First, we discuss the effects of the initial simplex volume. Figure 5 shows a subset of the experimental results (\(n = 15\)) of the effect of the initial simplex volume. We focus on the results shown in Fig. 5 because the results for the remaining problems and dimensions share similar trends to them. All the experimental results are available in the Supplementary Material. Five problems (#1 Sphere, #6 Attractive Sector, #10 Ellipsoidal, #15 Rastrigin, and #20 Schwefel) are selected as representatives of each group. We nearly consistently confirm that a larger initial simplex volume results in a better search performance regardless of the benchmark function, shape of the initial simplex, and constraint handling method that was employed. Therefore, regarding our research question Q.1, we conclude that a larger initial simplex is preferable, and the previous results obtained by Wessing [26] can be generalized to a wide range of problems for the limited-evaluation-budget case.

We next discuss the effects of the initial simplex shape. We performed the Wilcoxon rank sum test [15] (\(\alpha = 0.05\)) to evaluate which shape, regular or standard, is more preferable. Figure 6 shows the results of the statistical tests for \(n = 15\). The results for \(n = 5\) and 10 were similar to that for \(n = 15\) and are available in the Supplementary Material. We find that, in many cases, a regular shape is statistically significantly better than a standard shape regardless of the benchmark function, the volume of the initial simplex, and the constraint handling method that was employed. In particular, this tendency becomes more apparent for unimodal functions and in higher dimensions. This result indicates that the performance of the NM method highly depends not only on the size of the initial simplex but also on its shape. In the end, regarding our research question Q.2, we conclude that a regular initial simplex is preferable for the NM method.

Finally, we discuss the effect of the constraint handling method. As we have observed in Figs. 5 and 6, the tendencies of the effects of the initial simplex volume and shape are nearly consistent, regardless of the constraint handling method that was employed. Therefore, regarding our research question Q.3, we conclude that the proper initial simplex for the NM method is not significantly dependent on the constraint handling method that is employed.

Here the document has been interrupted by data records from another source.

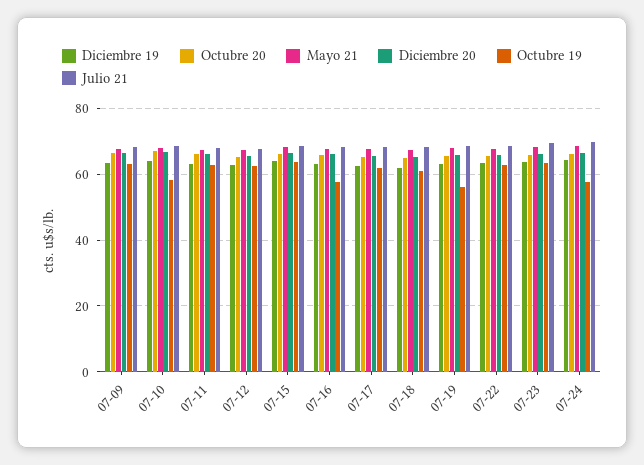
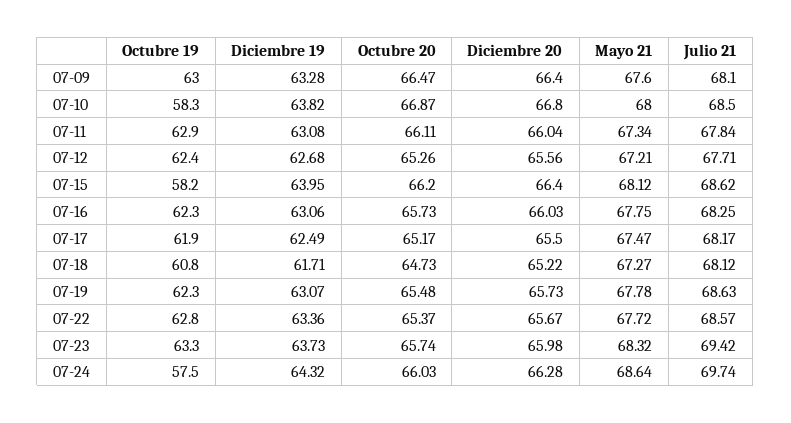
Octubre 19, 07-15: 64 -> 58.2
Octubre 19, 07-16: 58 -> 62.3
Octubre 19, 07-19: 56 -> 62.3

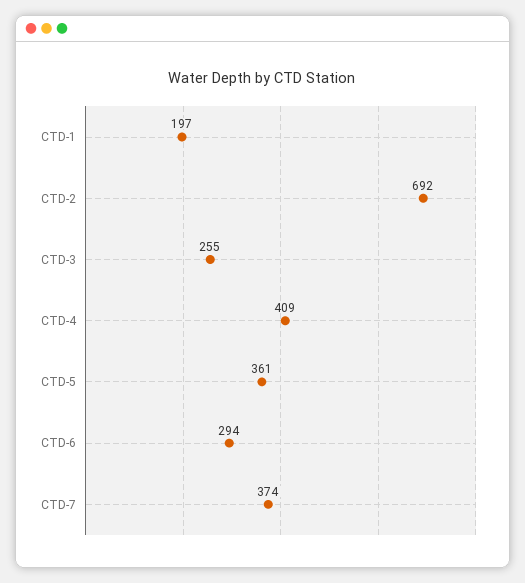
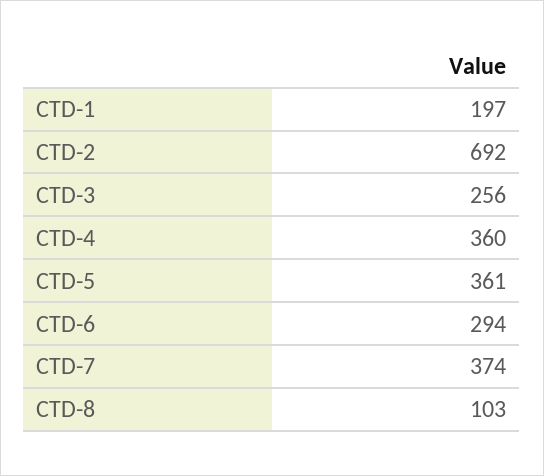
CTD-3: 255 -> 256
CTD-4: 409 -> 360
CTD-8: none -> 103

Based on the above discussion, we present a practical initialization heuristic for the NM method for a limited-evaluation-budget case. To maximize the search performance of the NM method, we should employ the initial simplex satisfying the following conditions:

• The size of the initial simplex is as large as possible in the normalized search space.

• The shape of the initial simplex is regular.

We consider this to be the current empirical best practice for practitioners.

4 Conclusion

In this study, we have empirically investigated the effect of the initialization on the NM method for a limited-evaluation-budget case. Our experimental results demonstrated that both the initial simplex size and shape significantly affect the performance of the NM method. We also determined the best practice for the initialization based on the preferable conditions, which practice is not seriously dependent on the constraint handling methods, as indicated by the numerical results.

A possible future direction of this study is to find a practical initialization method for multi- and re-starting cases [11]. In these cases, it may be necessary to generate a variety of simplices rather than a set of regular-shaped large simplices in order to achieve a preferable performance.

We believe that our findings will help practitioners to address real-world problems more efficiently and effectively than previously possible.